- _Records shown_
▼
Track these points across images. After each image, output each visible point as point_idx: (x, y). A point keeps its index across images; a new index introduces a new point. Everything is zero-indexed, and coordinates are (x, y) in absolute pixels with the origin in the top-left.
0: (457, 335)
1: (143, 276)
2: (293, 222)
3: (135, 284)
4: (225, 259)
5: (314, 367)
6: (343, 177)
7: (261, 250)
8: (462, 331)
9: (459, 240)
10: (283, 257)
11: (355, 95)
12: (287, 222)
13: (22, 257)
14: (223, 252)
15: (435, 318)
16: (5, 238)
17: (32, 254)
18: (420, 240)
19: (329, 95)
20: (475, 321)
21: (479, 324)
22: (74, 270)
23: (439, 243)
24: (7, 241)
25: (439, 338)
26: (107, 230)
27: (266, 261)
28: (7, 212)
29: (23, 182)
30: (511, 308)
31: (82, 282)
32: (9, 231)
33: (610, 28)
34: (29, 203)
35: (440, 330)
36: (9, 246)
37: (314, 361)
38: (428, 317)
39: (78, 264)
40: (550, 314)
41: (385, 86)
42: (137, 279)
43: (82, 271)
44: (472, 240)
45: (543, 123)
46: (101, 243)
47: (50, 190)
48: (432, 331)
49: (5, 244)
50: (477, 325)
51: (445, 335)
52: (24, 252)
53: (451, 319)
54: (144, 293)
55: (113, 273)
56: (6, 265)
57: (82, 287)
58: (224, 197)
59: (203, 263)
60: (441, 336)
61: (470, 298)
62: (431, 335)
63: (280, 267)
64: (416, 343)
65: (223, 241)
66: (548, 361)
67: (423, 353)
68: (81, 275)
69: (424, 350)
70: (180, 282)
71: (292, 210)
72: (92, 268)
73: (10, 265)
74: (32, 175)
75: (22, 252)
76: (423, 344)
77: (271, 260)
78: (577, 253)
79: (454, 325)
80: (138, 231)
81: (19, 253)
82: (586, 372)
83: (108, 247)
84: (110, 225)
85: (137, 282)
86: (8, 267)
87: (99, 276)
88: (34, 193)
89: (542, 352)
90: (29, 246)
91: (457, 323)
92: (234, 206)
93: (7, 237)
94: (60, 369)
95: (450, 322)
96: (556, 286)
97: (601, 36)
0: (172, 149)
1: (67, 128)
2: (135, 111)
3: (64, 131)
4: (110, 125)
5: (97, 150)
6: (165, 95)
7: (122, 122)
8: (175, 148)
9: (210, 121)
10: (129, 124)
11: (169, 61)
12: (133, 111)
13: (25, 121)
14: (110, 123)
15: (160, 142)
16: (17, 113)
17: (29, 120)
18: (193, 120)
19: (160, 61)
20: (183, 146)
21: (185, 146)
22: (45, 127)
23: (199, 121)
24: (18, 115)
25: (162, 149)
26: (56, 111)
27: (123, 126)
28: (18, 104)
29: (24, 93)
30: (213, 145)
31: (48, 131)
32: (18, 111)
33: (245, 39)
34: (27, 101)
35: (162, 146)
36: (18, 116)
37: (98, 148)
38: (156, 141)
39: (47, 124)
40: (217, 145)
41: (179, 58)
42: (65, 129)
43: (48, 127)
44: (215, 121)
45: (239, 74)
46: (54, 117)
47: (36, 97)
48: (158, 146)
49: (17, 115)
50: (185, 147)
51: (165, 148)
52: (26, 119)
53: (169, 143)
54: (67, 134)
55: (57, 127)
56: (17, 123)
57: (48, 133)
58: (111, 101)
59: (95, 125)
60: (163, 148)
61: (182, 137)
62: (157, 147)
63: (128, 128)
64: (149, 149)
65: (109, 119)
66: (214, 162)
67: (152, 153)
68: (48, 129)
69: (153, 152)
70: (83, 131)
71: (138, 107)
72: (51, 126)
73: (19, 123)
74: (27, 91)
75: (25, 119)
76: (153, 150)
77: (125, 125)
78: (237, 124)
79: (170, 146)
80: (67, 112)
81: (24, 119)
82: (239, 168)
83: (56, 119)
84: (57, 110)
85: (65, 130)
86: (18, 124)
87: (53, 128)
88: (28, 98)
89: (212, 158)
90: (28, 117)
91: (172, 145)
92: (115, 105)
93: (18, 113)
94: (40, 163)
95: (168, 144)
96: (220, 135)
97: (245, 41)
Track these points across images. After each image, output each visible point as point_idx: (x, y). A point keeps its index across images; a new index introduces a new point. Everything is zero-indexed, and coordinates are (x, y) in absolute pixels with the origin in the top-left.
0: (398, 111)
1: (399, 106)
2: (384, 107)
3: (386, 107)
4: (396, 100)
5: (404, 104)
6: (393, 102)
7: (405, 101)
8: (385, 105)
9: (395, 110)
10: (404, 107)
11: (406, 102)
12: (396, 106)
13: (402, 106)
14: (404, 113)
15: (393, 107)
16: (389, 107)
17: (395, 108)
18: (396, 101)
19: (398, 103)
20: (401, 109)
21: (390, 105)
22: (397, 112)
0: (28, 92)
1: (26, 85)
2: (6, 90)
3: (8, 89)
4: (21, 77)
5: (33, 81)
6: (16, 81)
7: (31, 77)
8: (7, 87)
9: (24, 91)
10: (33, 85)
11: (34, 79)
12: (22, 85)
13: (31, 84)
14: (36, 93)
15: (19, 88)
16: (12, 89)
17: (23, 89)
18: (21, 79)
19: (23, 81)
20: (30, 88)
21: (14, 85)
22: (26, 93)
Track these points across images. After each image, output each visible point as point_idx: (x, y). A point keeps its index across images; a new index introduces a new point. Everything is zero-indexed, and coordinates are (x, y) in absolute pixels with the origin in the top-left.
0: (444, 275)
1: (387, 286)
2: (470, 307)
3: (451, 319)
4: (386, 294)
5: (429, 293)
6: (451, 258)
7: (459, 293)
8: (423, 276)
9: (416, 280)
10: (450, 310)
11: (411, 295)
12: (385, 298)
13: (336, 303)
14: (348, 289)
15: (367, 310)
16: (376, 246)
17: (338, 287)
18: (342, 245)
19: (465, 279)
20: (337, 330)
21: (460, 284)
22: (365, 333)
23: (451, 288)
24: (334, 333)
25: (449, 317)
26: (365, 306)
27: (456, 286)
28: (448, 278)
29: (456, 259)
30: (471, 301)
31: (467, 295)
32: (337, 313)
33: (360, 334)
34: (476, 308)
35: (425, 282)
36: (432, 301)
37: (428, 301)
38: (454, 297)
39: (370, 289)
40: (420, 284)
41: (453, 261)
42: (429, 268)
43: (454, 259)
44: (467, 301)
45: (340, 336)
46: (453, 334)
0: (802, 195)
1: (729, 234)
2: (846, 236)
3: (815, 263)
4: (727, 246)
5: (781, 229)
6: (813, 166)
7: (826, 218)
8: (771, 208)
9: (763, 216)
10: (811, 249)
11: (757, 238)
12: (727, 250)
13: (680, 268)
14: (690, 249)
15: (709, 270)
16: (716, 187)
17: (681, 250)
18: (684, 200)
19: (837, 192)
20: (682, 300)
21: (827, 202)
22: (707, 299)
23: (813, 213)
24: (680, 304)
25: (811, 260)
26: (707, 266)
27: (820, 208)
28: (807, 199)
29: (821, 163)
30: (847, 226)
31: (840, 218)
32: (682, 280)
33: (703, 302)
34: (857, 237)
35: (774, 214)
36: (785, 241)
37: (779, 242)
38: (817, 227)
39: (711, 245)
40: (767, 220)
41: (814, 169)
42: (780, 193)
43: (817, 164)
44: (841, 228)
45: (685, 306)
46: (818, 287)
▲
- _Work request_
Copy the whole listing once more, exactly.

- _Answer to the exercise_
Track these points across images. After each image, output each visible point as point_idx: (x, y). A point keeps its index across images; a new index introduces a new point. Everything is zero-indexed, and coordinates are (x, y) in absolute pixels with the origin in the top-left.
0: (457, 335)
1: (143, 276)
2: (293, 222)
3: (135, 284)
4: (225, 259)
5: (314, 367)
6: (343, 177)
7: (261, 250)
8: (462, 331)
9: (459, 240)
10: (283, 257)
11: (355, 95)
12: (287, 222)
13: (22, 257)
14: (223, 252)
15: (435, 318)
16: (5, 238)
17: (32, 254)
18: (420, 240)
19: (329, 95)
20: (475, 321)
21: (479, 324)
22: (74, 270)
23: (439, 243)
24: (7, 241)
25: (439, 338)
26: (107, 230)
27: (266, 261)
28: (7, 212)
29: (23, 182)
30: (511, 308)
31: (82, 282)
32: (9, 231)
33: (610, 28)
34: (29, 203)
35: (440, 330)
36: (9, 246)
37: (314, 361)
38: (428, 317)
39: (78, 264)
40: (550, 314)
41: (385, 86)
42: (137, 279)
43: (82, 271)
44: (472, 240)
45: (543, 123)
46: (101, 243)
47: (50, 190)
48: (432, 331)
49: (5, 244)
50: (477, 325)
51: (445, 335)
52: (24, 252)
53: (451, 319)
54: (144, 293)
55: (113, 273)
56: (6, 265)
57: (82, 287)
58: (224, 197)
59: (203, 263)
60: (441, 336)
61: (470, 298)
62: (431, 335)
63: (280, 267)
64: (416, 343)
65: (223, 241)
66: (548, 361)
67: (423, 353)
68: (81, 275)
69: (424, 350)
70: (180, 282)
71: (292, 210)
72: (92, 268)
73: (10, 265)
74: (32, 175)
75: (22, 252)
76: (423, 344)
77: (271, 260)
78: (577, 253)
79: (454, 325)
80: (138, 231)
81: (19, 253)
82: (586, 372)
83: (108, 247)
84: (110, 225)
85: (137, 282)
86: (8, 267)
87: (99, 276)
88: (34, 193)
89: (542, 352)
90: (29, 246)
91: (457, 323)
92: (234, 206)
93: (7, 237)
94: (60, 369)
95: (450, 322)
96: (556, 286)
97: (601, 36)
0: (172, 149)
1: (67, 128)
2: (135, 111)
3: (64, 131)
4: (110, 125)
5: (97, 150)
6: (165, 95)
7: (122, 122)
8: (175, 148)
9: (210, 121)
10: (129, 124)
11: (169, 61)
12: (133, 111)
13: (25, 121)
14: (110, 123)
15: (160, 142)
16: (17, 113)
17: (29, 120)
18: (193, 120)
19: (160, 61)
20: (183, 146)
21: (185, 146)
22: (45, 127)
23: (199, 121)
24: (18, 115)
25: (162, 149)
26: (56, 111)
27: (123, 126)
28: (18, 104)
29: (24, 93)
30: (213, 145)
31: (48, 131)
32: (18, 111)
33: (245, 39)
34: (27, 101)
35: (162, 146)
36: (18, 116)
37: (98, 148)
38: (156, 141)
39: (47, 124)
40: (217, 145)
41: (179, 58)
42: (65, 129)
43: (48, 127)
44: (215, 121)
45: (239, 74)
46: (54, 117)
47: (36, 97)
48: (158, 146)
49: (17, 115)
50: (185, 147)
51: (165, 148)
52: (26, 119)
53: (169, 143)
54: (67, 134)
55: (57, 127)
56: (17, 123)
57: (48, 133)
58: (111, 101)
59: (95, 125)
60: (163, 148)
61: (182, 137)
62: (157, 147)
63: (128, 128)
64: (149, 149)
65: (109, 119)
66: (214, 162)
67: (152, 153)
68: (48, 129)
69: (153, 152)
70: (83, 131)
71: (138, 107)
72: (51, 126)
73: (19, 123)
74: (27, 91)
75: (25, 119)
76: (153, 150)
77: (125, 125)
78: (237, 124)
79: (170, 146)
80: (67, 112)
81: (24, 119)
82: (239, 168)
83: (56, 119)
84: (57, 110)
85: (65, 130)
86: (18, 124)
87: (53, 128)
88: (28, 98)
89: (212, 158)
90: (28, 117)
91: (172, 145)
92: (115, 105)
93: (18, 113)
94: (40, 163)
95: (168, 144)
96: (220, 135)
97: (245, 41)
Track these points across images. After each image, output each visible point as point_idx: (x, y). A point keeps its index across images; a new index introduces a new point. Everything is zero-indexed, and coordinates are (x, y) in absolute pixels with the origin in the top-left.
0: (398, 111)
1: (399, 106)
2: (384, 107)
3: (386, 107)
4: (396, 100)
5: (404, 104)
6: (393, 102)
7: (405, 101)
8: (385, 105)
9: (395, 110)
10: (404, 107)
11: (406, 102)
12: (396, 106)
13: (402, 106)
14: (404, 113)
15: (393, 107)
16: (389, 107)
17: (395, 108)
18: (396, 101)
19: (398, 103)
20: (401, 109)
21: (390, 105)
22: (397, 112)
0: (28, 92)
1: (26, 85)
2: (6, 90)
3: (8, 89)
4: (21, 77)
5: (33, 81)
6: (16, 81)
7: (31, 77)
8: (7, 87)
9: (24, 91)
10: (33, 85)
11: (34, 79)
12: (22, 85)
13: (31, 84)
14: (36, 93)
15: (19, 88)
16: (12, 89)
17: (23, 89)
18: (21, 79)
19: (23, 81)
20: (30, 88)
21: (14, 85)
22: (26, 93)
Track these points across images. After each image, output each visible point as point_idx: (x, y). A point keeps its index across images; a new index introduces a new point. Everything is zero-indexed, and coordinates are (x, y) in absolute pixels with the origin in the top-left.
0: (444, 275)
1: (387, 286)
2: (470, 307)
3: (451, 319)
4: (386, 294)
5: (429, 293)
6: (451, 258)
7: (459, 293)
8: (423, 276)
9: (416, 280)
10: (450, 310)
11: (411, 295)
12: (385, 298)
13: (336, 303)
14: (348, 289)
15: (367, 310)
16: (376, 246)
17: (338, 287)
18: (342, 245)
19: (465, 279)
20: (337, 330)
21: (460, 284)
22: (365, 333)
23: (451, 288)
24: (334, 333)
25: (449, 317)
26: (365, 306)
27: (456, 286)
28: (448, 278)
29: (456, 259)
30: (471, 301)
31: (467, 295)
32: (337, 313)
33: (360, 334)
34: (476, 308)
35: (425, 282)
36: (432, 301)
37: (428, 301)
38: (454, 297)
39: (370, 289)
40: (420, 284)
41: (453, 261)
42: (429, 268)
43: (454, 259)
44: (467, 301)
45: (340, 336)
46: (453, 334)
0: (802, 195)
1: (729, 234)
2: (846, 236)
3: (815, 263)
4: (727, 246)
5: (781, 229)
6: (813, 166)
7: (826, 218)
8: (771, 208)
9: (763, 216)
10: (811, 249)
11: (757, 238)
12: (727, 250)
13: (680, 268)
14: (690, 249)
15: (709, 270)
16: (716, 187)
17: (681, 250)
18: (684, 200)
19: (837, 192)
20: (682, 300)
21: (827, 202)
22: (707, 299)
23: (813, 213)
24: (680, 304)
25: (811, 260)
26: (707, 266)
27: (820, 208)
28: (807, 199)
29: (821, 163)
30: (847, 226)
31: (840, 218)
32: (682, 280)
33: (703, 302)
34: (857, 237)
35: (774, 214)
36: (785, 241)
37: (779, 242)
38: (817, 227)
39: (711, 245)
40: (767, 220)
41: (814, 169)
42: (780, 193)
43: (817, 164)
44: (841, 228)
45: (685, 306)
46: (818, 287)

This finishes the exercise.